(RECORDS SUPPLIED begins)
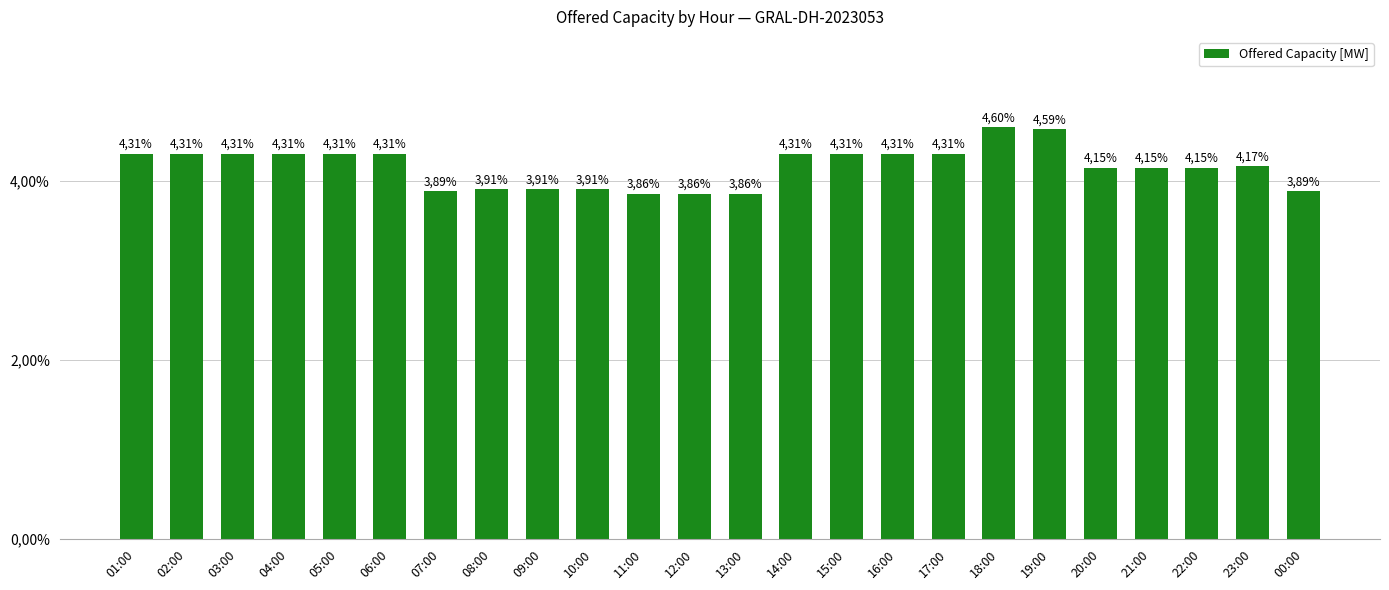

Reading left to right, extract all data points from this chart.

01:00=0.0	02:00=0.0	03:00=0.0	04:00=0.0	05:00=0.0	06:00=0.0	07:00=0.0	08:00=0.0	09:00=0.0	10:00=0.0	11:00=0.0	12:00=0.0	13:00=0.0	14:00=0.0	15:00=0.0	16:00=0.0	17:00=0.0	18:00=0.0	19:00=0.0	20:00=0.0	21:00=0.0	22:00=0.0	23:00=0.0	00:00=0.0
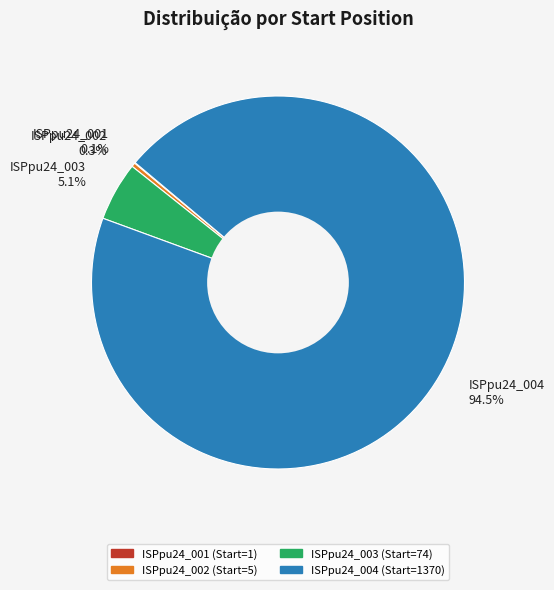

What is the largest slice in the pie chart?

ISPpu24_004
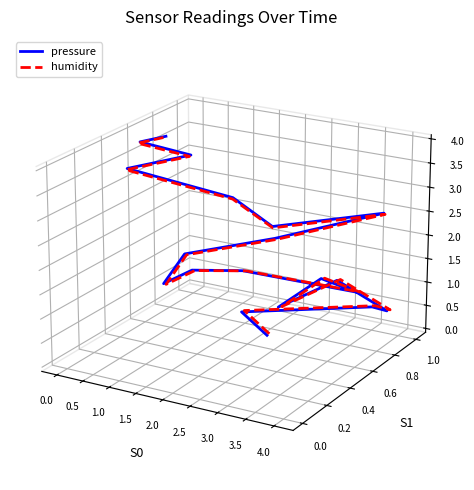

Does the chart have visible grid lines?

No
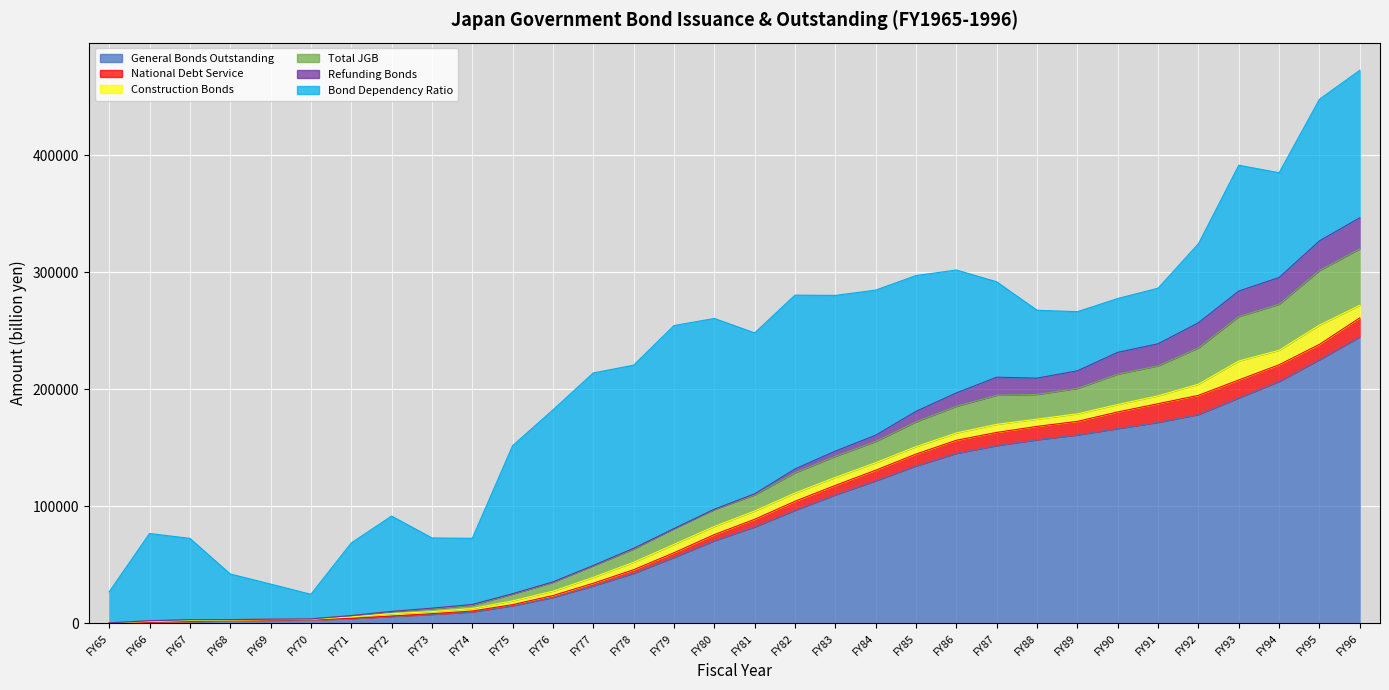

True or false: Total JGB and National Debt Service intersect in this chart.

False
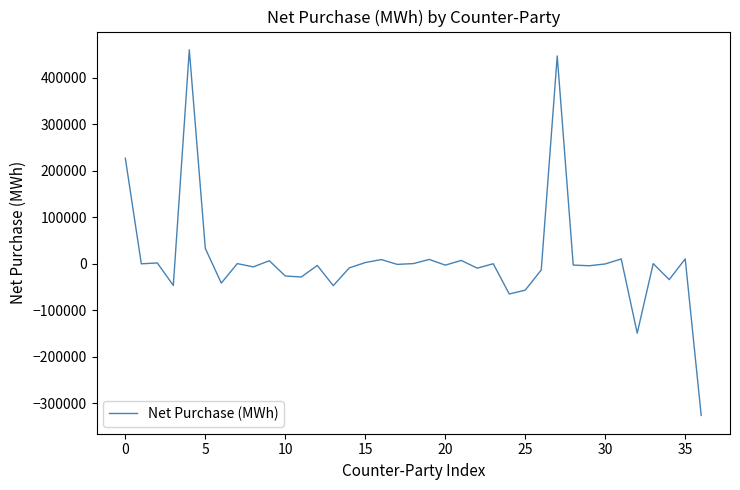

What is the difference between the maximum and minimum values?

786319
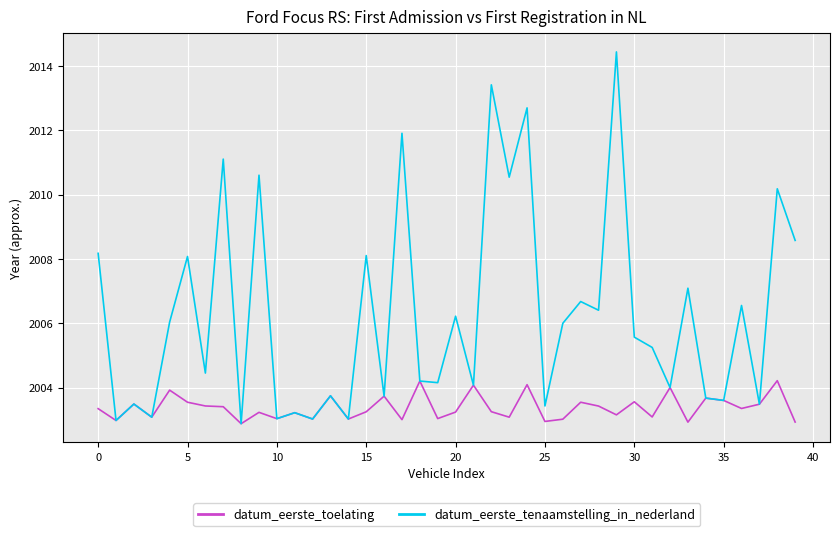

What is the lowest value of the datum_eerste_toelating series?

2002.9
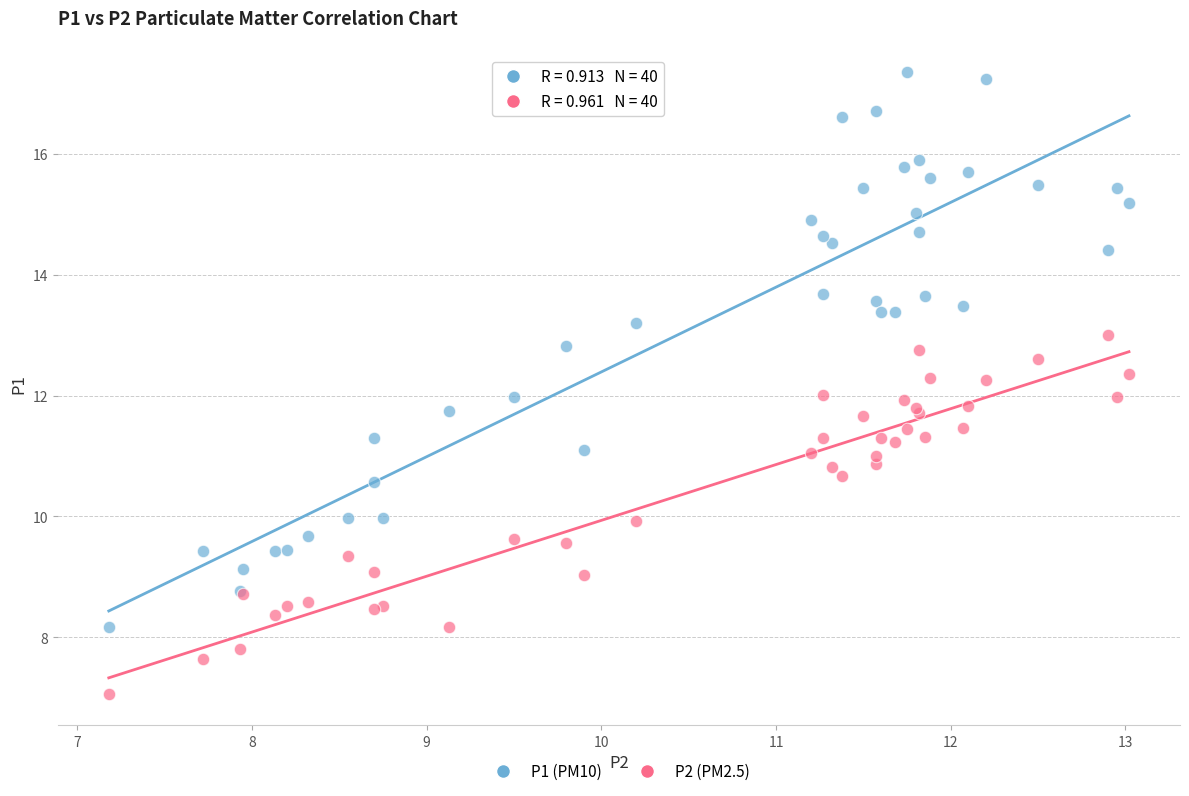

Which series reaches the maximum Y coordinate?

P1 (PM10)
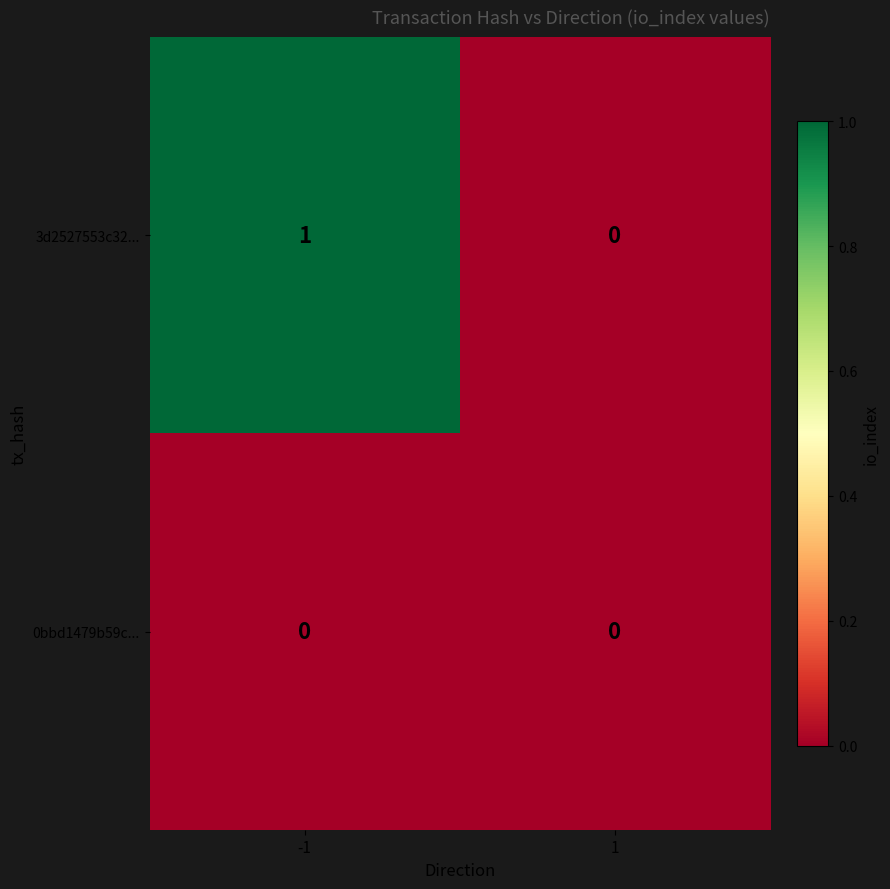

Reading left to right, what are all the values shown in this chart?

3d2527553c32...: -1=1	1=0
0bbd1479b59c...: -1=0	1=0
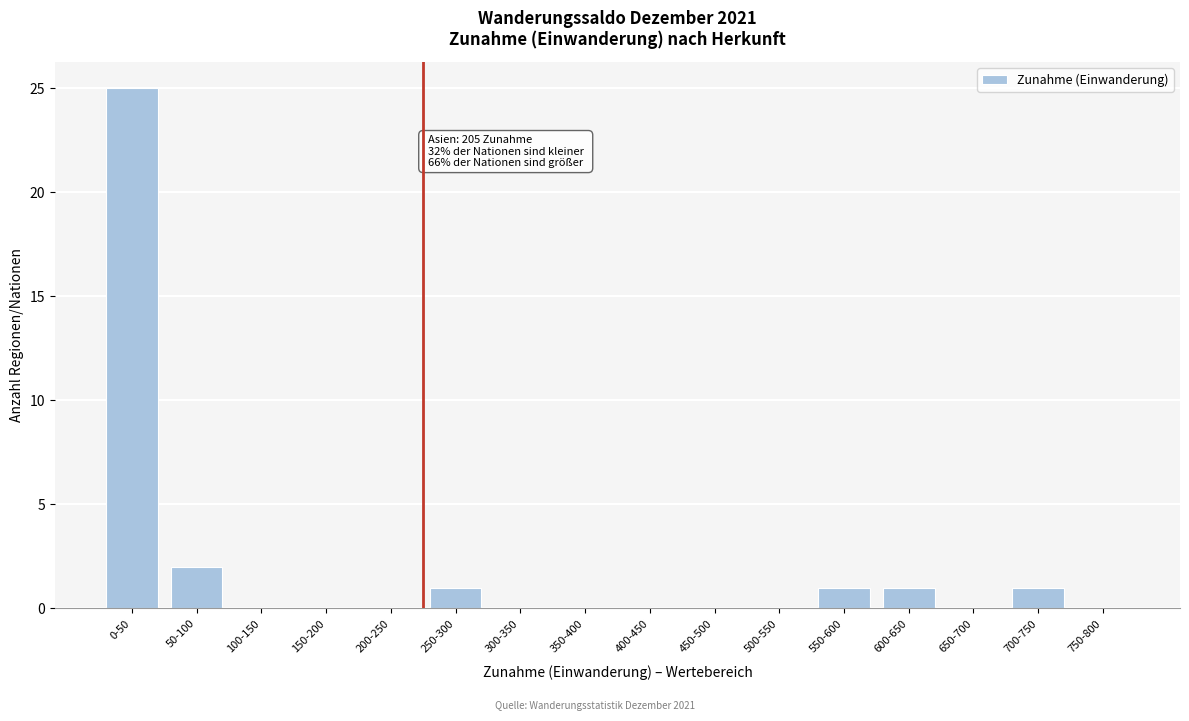

Reading right to left, what are all the values shown in this chart?

750-800=0	700-750=1	650-700=0	600-650=1	550-600=1	500-550=0	450-500=0	400-450=0	350-400=0	300-350=0	250-300=1	200-250=0	150-200=0	100-150=0	50-100=2	0-50=25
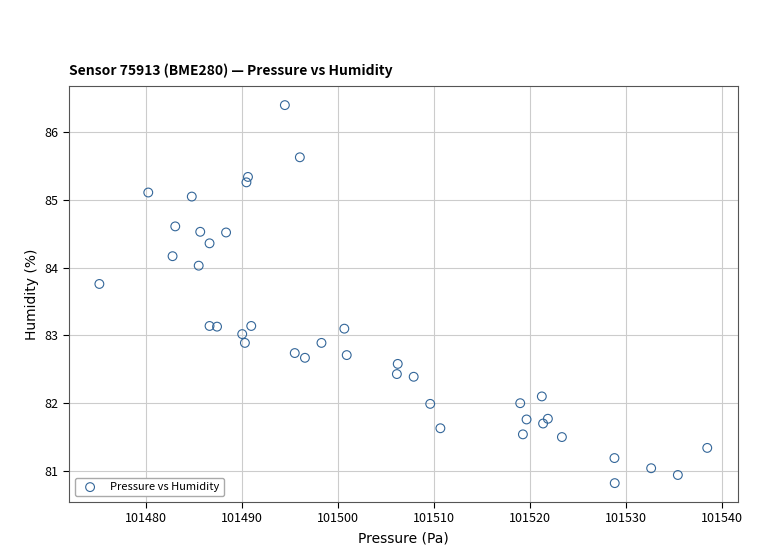

What is the range of Y values (max minus min)?

5.6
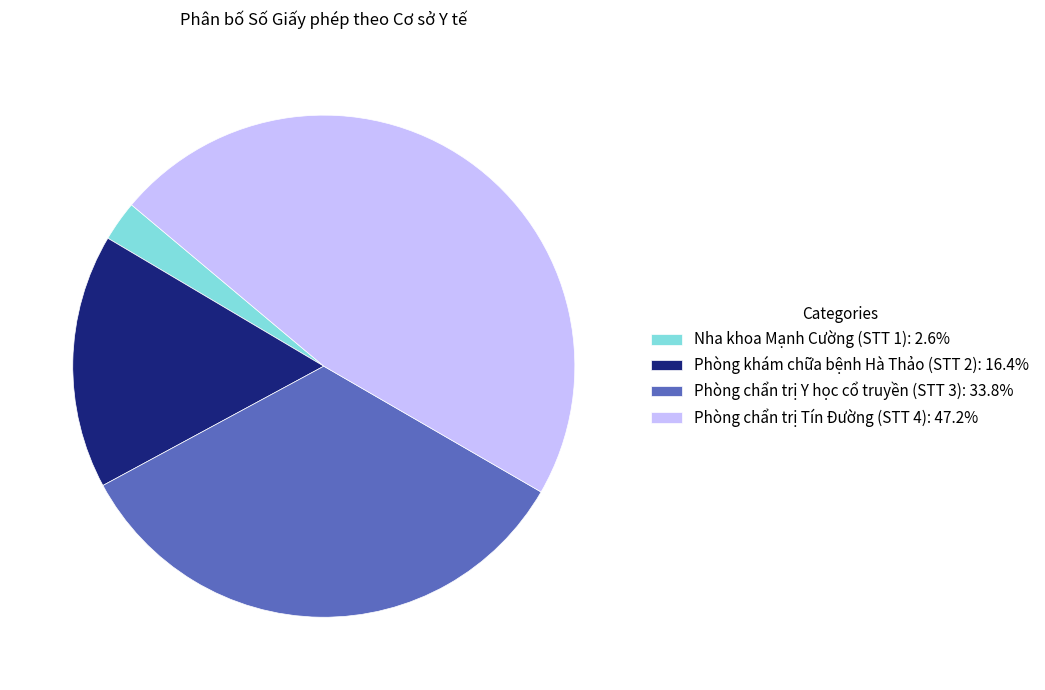

Does Nha khoa Mạnh Cường (STT 1): 2.6% account for over 50% of the chart?

No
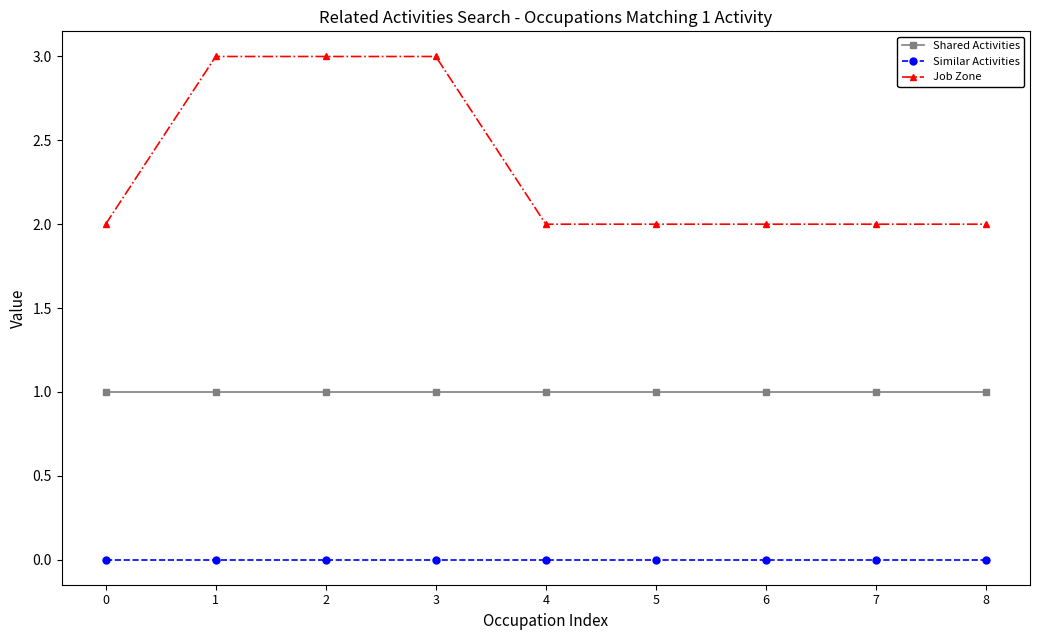

Which series has the largest total across all categories?

Job Zone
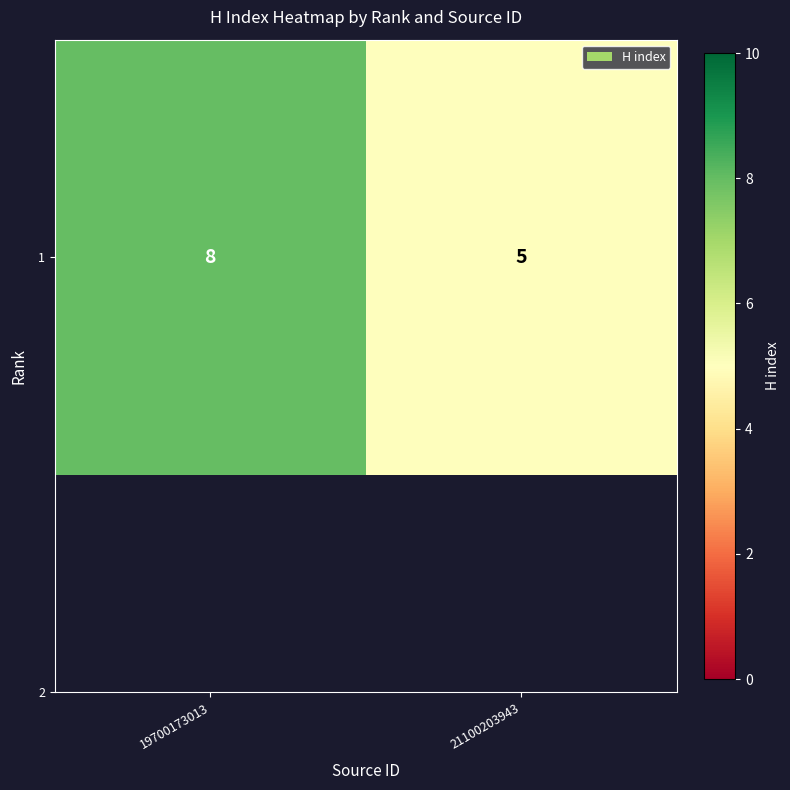

What is the change in value from 19700173013 to 21100203943?

-3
(RECORDS SUPPLIED ends)
# TASK GOAL
Pick out every line above that contains the string "shown", treating uppercase and lowercase as different.

# SOLUTION TO THIS PROBLEM
Reading left to right, what are all the values shown in this chart?
Reading right to left, what are all the values shown in this chart?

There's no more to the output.